Народ с ужасом отвернулся от той, которая забыла долг жизни. Но ученые сжалились над Амбаркою и приходят молиться у ее тела, которое старухи обмыли и зашили в уравнивающий всех мусульманский саван.
Застывший труп лежит на циновке посреди двора.
Плач женщин прекратился. С их уходом во дворе наступила торжественная тишина. Слышатся только печальные голоса мужчин, нараспев читающих главу Корана «Я-син» с молитвами по усопшем.
Голоса повышаются и переходят в грустное пение — это поют погребальную песнь — «Борда».
Покойницу кладут на похоронные носилки из неотесанных жердей и покрывают большим красным покрывалом. Несколько минут сосредоточенного молчания. Затем четыре человека поднимают носилки на плечи, и печальная процессия направляется к кладбищу.
Здесь носилки ставят на песок, и все присутствующие становятся полукругом лицом к Мекке, чтобы совершить последнюю молитву за Амбарку.
На могильный холмик, который ветер начинает уже разносить по песчинкам, садят три пальмы; они засохнут к вечеру этого же дня.
Грубый и некрасивый Хамму-Хасин расстилает на землю красный ситцевый платок и кладет на него сушеные фиги и пресные лепешки, — это «садака», подаяние бедным в память усопшей, заменяющее собою венки и букеты.

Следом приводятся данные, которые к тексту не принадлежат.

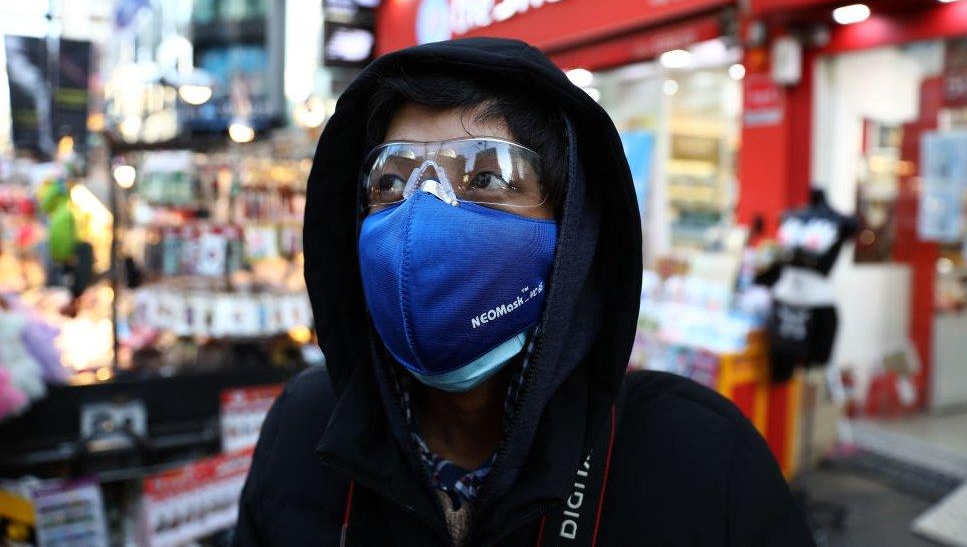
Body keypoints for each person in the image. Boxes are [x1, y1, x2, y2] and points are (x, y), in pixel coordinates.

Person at [233, 38, 814, 546]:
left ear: (572, 233)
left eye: (485, 179)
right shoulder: (304, 430)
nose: (421, 218)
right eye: (390, 183)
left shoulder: (698, 461)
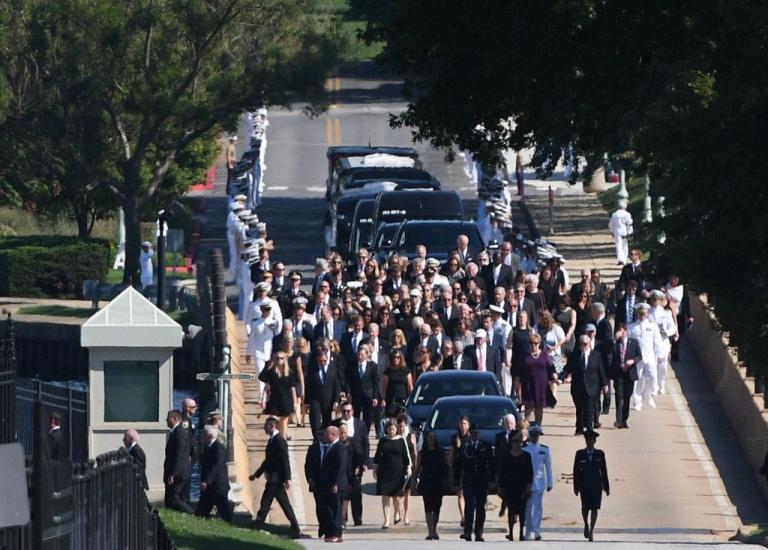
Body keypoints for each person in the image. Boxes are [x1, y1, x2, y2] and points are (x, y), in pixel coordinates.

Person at [250, 418, 301, 537]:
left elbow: (285, 460)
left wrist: (288, 478)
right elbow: (267, 461)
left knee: (266, 502)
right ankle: (295, 527)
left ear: (272, 425)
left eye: (266, 425)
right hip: (273, 478)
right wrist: (256, 475)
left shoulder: (279, 441)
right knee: (282, 504)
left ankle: (258, 524)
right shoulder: (272, 440)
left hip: (276, 478)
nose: (264, 427)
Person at [333, 403, 369, 526]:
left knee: (356, 491)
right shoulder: (335, 423)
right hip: (341, 463)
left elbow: (366, 444)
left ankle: (357, 518)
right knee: (343, 492)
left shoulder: (360, 424)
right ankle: (343, 517)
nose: (346, 413)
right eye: (344, 411)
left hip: (356, 463)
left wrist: (364, 462)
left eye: (348, 411)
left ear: (353, 411)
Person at [454, 427, 493, 541]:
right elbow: (459, 464)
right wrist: (457, 481)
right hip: (469, 481)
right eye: (473, 433)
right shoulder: (465, 446)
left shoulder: (485, 446)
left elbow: (491, 463)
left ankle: (479, 532)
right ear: (470, 433)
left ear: (479, 433)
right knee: (469, 507)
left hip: (481, 481)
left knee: (481, 508)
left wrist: (491, 480)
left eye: (477, 432)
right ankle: (467, 532)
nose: (475, 434)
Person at [565, 336, 609, 434]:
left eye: (585, 344)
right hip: (578, 386)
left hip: (592, 386)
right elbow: (568, 368)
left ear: (589, 344)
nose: (583, 346)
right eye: (581, 344)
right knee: (579, 409)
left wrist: (605, 384)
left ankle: (589, 429)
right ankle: (579, 428)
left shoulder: (596, 355)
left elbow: (601, 370)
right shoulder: (575, 355)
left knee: (589, 409)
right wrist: (560, 377)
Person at [373, 419, 411, 529]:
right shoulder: (383, 441)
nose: (391, 431)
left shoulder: (401, 440)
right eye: (389, 429)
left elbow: (405, 456)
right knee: (385, 496)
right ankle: (386, 520)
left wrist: (408, 467)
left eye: (393, 429)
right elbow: (377, 455)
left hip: (398, 471)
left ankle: (398, 512)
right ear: (386, 429)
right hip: (385, 471)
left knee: (397, 498)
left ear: (396, 429)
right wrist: (375, 468)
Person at [573, 429, 610, 541]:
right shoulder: (580, 454)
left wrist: (606, 487)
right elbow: (576, 471)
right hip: (584, 484)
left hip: (596, 485)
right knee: (585, 507)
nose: (589, 441)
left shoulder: (600, 454)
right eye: (587, 439)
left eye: (591, 439)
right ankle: (586, 523)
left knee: (595, 508)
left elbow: (604, 471)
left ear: (595, 441)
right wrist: (576, 486)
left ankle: (592, 529)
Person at [628, 303, 664, 410]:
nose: (642, 315)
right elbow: (628, 343)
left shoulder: (652, 326)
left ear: (647, 313)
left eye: (644, 313)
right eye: (640, 313)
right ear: (637, 314)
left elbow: (657, 341)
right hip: (637, 357)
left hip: (650, 356)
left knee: (652, 377)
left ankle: (647, 395)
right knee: (637, 379)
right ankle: (637, 401)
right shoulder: (631, 327)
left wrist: (660, 354)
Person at [498, 432, 533, 541]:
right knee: (511, 510)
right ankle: (511, 533)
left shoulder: (526, 456)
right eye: (516, 441)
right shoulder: (506, 456)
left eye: (520, 441)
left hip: (522, 487)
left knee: (522, 510)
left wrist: (529, 485)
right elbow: (502, 473)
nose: (518, 443)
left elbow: (530, 473)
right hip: (510, 487)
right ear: (511, 442)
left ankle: (521, 532)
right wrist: (500, 487)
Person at [305, 340, 344, 437]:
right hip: (315, 399)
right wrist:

Вот и конец. Мы расходимся в разные стороны.
Старые ученые не провожали самоубийцу. Только молодые студенты молились за нее, потому что молодость сердцем угадывает то, что большая часть людей забывает в зрелые годы.
Как редки те, у кого душа перерастает тело! Обыкновенно такой рост останавливается очень рано.
Во время погребения один из присутствовавших сказал мне: «Она была несчастна!» Вероятно, он не знал, что такое несчастье. Когда люди поняли, что значит страдание, они становятся жестокими. Они не сожалеют, а осуждают. Однако, мне кажется, что от поры до времени сердце все же должно открываться.
Были ученые, которые не переставали обогащать себя знаниями до последних дней. Почему же то, что возможно для ума, невозможно для чувства? С тех пор, как я живу в этой зауйе, под сенью ислама, с тех пор, как я страдаю лихорадкою и по своей доброй воле живу одиноко, — я с ужасом вспоминаю некоторые часы моего бурного прошлого, и мои чувства становятся более утонченными. После этого одиночества, если я вернусь к жизни, которая уходит, я пойму любовь и лучше и глубже.
СУДАНСКИЙ ПРАЗДНИК
Четыре часа пополудни. Сирокко утихает, наконец, переходя в слабый восточный ветерок. Становится легче дышать. С разных сторон слышится скрип и хлопанье дверей. Ксурийцы и марабу показываются на улице, покрытой слоем нанесенной ветром пыли. Серые тучи последней тянутся еще по горизонту.